Оба лакея, конечно, догадывались, что в доме что-то произошло; не сама же барышня лазала по стульям и по креслам и зажигала свечи. Здесь их ожидало подтверждение их подозрений.

– Ну вы, сони, болваны, – обратился к ним принц, – за то, что я должен исполнять вашу обязанность, я на вас подам жалобу в магистрат и попрошу короля взять вас рекрутами в его армию. А покуда вот вам!

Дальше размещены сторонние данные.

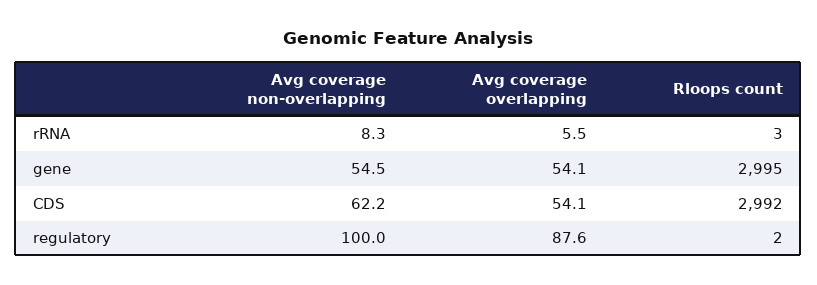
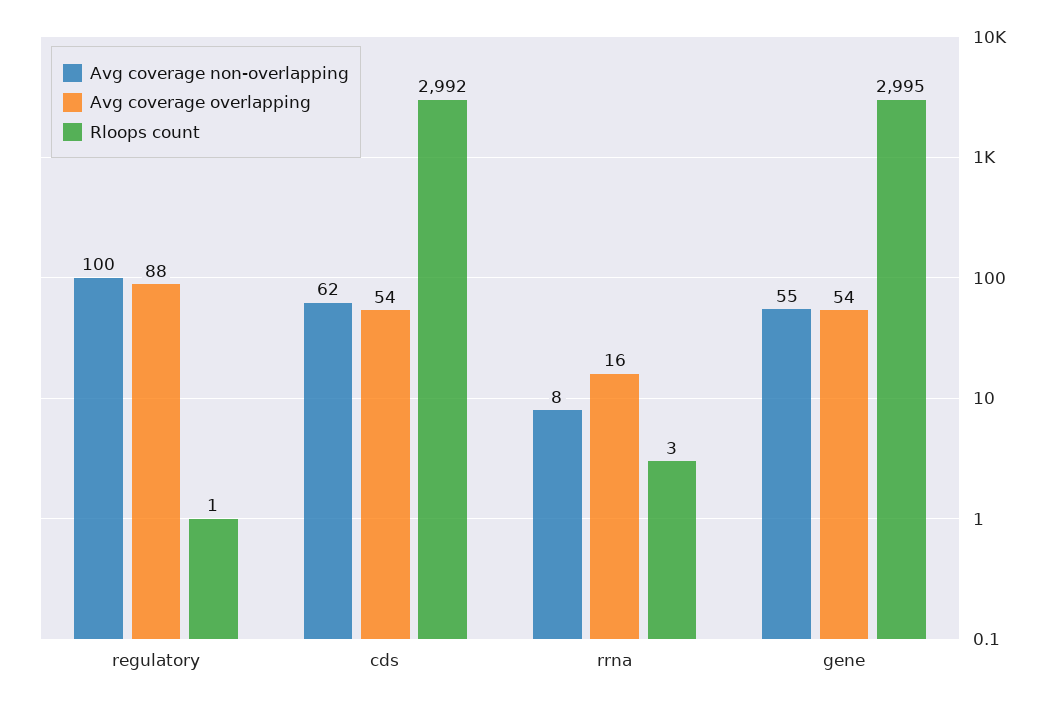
  {
    "Avg coverage non-overlapping": {
      "rRNA": 8.3,
      "gene": 54.5,
      "CDS": 62.2,
      "regulatory": 100
    },
    "Avg coverage overlapping": {
-     "rRNA": 5.5,
+     "rRNA": 16,
      "gene": 54.1,
      "CDS": 54.1,
      "regulatory": 87.6
    },
    "Rloops count": {
      "rRNA": 3,
      "gene": 2995,
      "CDS": 2992,
-     "regulatory": 2
+     "regulatory": 1
    }
  }

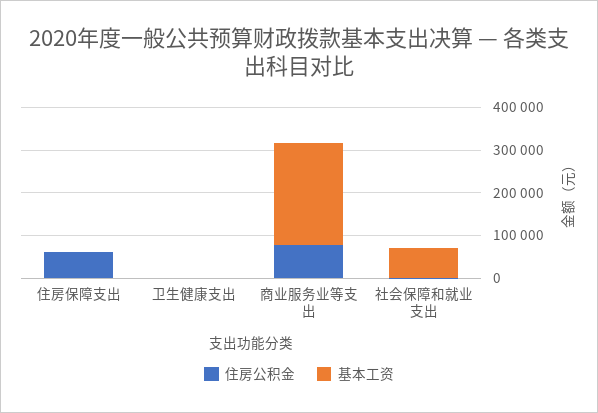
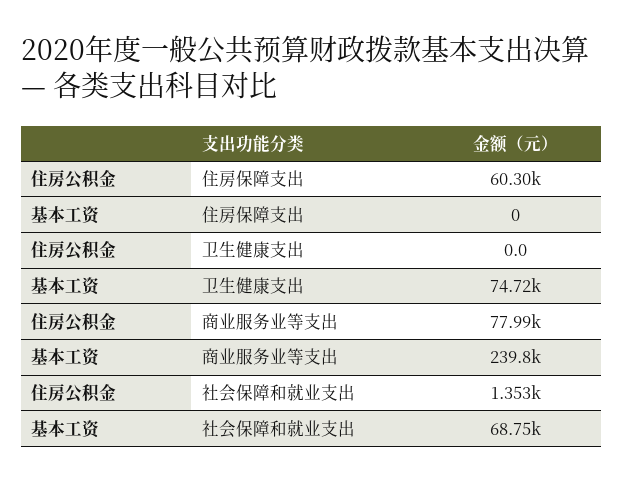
  {
    "住房公积金": {
      "住房保障支出": 60300,
      "卫生健康支出": 0,
      "商业服务业等支出": 77990,
      "社会保障和就业支出": 1353
    },
    "基本工资": {
      "住房保障支出": 0,
-     "卫生健康支出": 0,
+     "卫生健康支出": 74720,
      "商业服务业等支出": 239800,
      "社会保障和就业支出": 68750
    }
  }

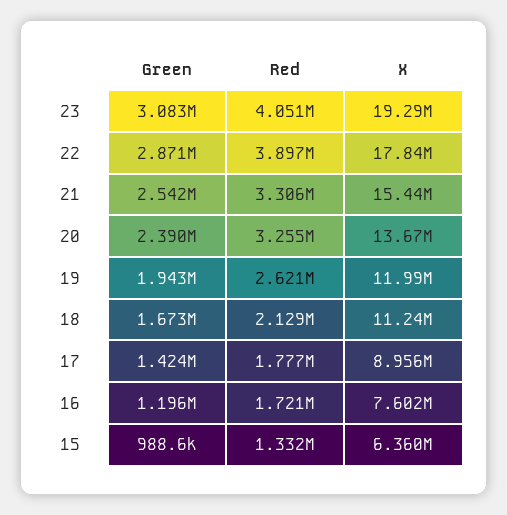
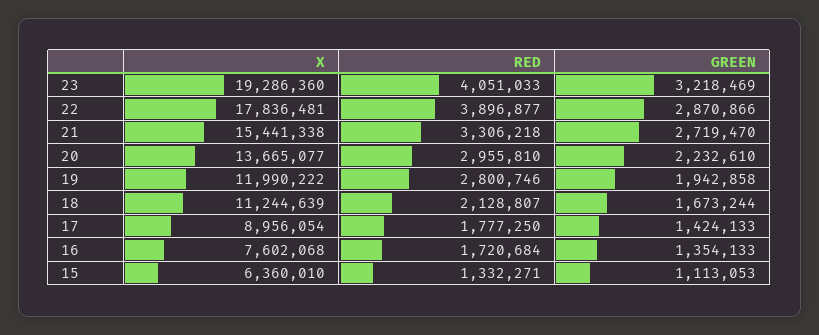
  {
    "Green": {
-     "23": 3083000,
+     "23": 3218469,
      "22": 2870866,
-     "21": 2542000,
+     "21": 2719470,
-     "20": 2390000,
+     "20": 2232610,
      "19": 1942858,
      "18": 1673244,
      "17": 1424133,
-     "16": 1196000,
+     "16": 1354133,
-     "15": 988600
+     "15": 1113053
    },
    "Red": {
      "23": 4051033,
      "22": 3896877,
      "21": 3306218,
-     "20": 3255000,
+     "20": 2955810,
-     "19": 2621000,
+     "19": 2800746,
      "18": 2128807,
      "17": 1777250,
      "16": 1720684,
      "15": 1332271
    },
    "X": {
      "23": 19286360,
      "22": 17836481,
      "21": 15441338,
      "20": 13665077,
      "19": 11990222,
      "18": 11244639,
      "17": 8956054,
      "16": 7602068,
      "15": 6360010
    }
  }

И принц, достав светло-зеленый шелковый кошелек с двумя кистями и двумя кольцами, швырнул его в ноги лакеев. Серебро и золото звякнуло на каменном полу швейцарской.

Один из лакеев поднял кошелек, и оба стали низко кланяться, усмехаясь и стараясь своими лицами всячески изобразить свое изумление и удивление к ловкости принца Дон-Жуана.

Принц пошел было к подъезду, но приостановился и вдруг воскликнул:

– Ах, как глупо: а тебя-то я и забыл! Ну, вот тебе одному зато!

И точь-в-точь такой же кошелек попал в руки швейцара.

Принц никогда не выходил из дому, не имея, по крайней мере, четырех подобных кошельков, всегда светло-зеленых шелковых и всегда наполненных или мелким серебром, или золотыми, маленькими и большими червонцами.

То, что он разбрасывал и раздавал таким образом в день, составляло малейшую долю его дневного громадного дохода.

Где принц Адольф проходил, там, будто по его следам, у бедных являлись довольство, достаток, у достаточных людей – роскошь; но чаще всего за принцем, как будто какой кровавый след, являлся разврат, драма! Один раз последствием его щедрот было и убийство!.. Но, к чести нравов современной ему Германии, надо прибавить, что это убийство наделало много шума, потому что в данном случае родная мать зарезала свою дочь, обольщенную принцем.

VIII

Между тем в кабинете, где сидели рядом Алина и доктор, шла беседа, и хотя девушка была отчасти грустна, но веселый доктор невольно заставил ее рассмеяться несколько раз.